Why is DoD Cloud important?
Similar to FedRAMP, if a cloud service provider wants to sell a cloud service offering to a Federal Agency, the specific offering must obtain a DoD Provisional Authorization (PA). This is above and beyond what is covered in FedRAMP and is defined within the DoD SRG. If there is no DoD PA in place, then the cloud service offering cannot be utilized by any DoD organization.
The requirements are outlined within the SRG and are above and beyond what is outlined in the FedRAMP-defined baseline. These additional requirements are quite extensive and oftentimes require the provider to think through how they will meet these prior to the 3PAO assessment.

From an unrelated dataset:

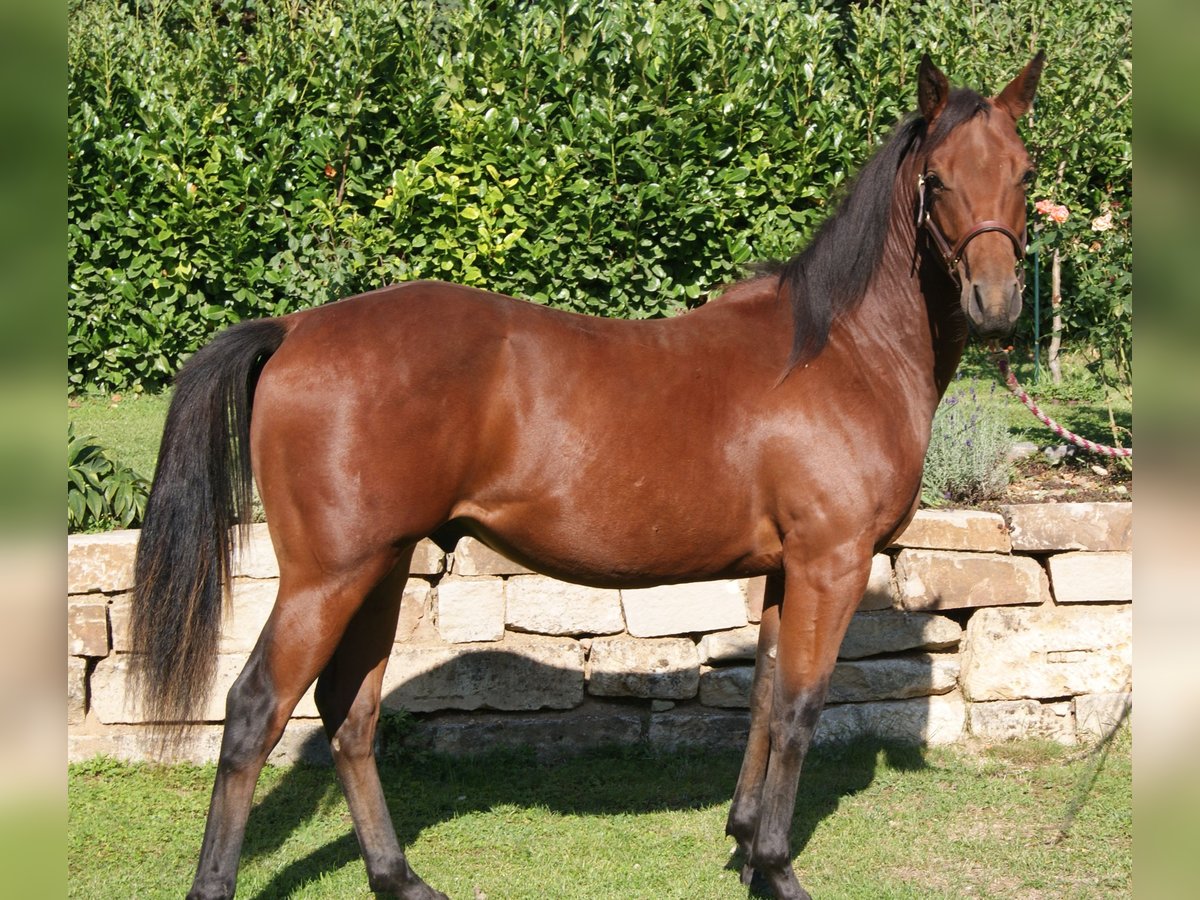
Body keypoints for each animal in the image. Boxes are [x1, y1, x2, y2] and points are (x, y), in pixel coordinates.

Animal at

Why should my organization care?
The use of cloud services continues to rise at statistically high rates. This continues to hold true for the US Government, including DoD organizations. And while DoD was slow to adopt the cloud in the early days of FedRAMP, DoD has exponentially increased the number of authorizations year over year. On top of that, more and more DoD organizations are sponsoring new authorizations through the process.
This trend will continue as more cloud service offerings are brought into the DoD marketplace. In fact, the more niche of the product, the more likely that a DoD organization will be interested in procuring it if it aligns to their mission. Fortreum recommends cloud service providers understand these points when approaching a potential DoD organization about sponsoring them through the program.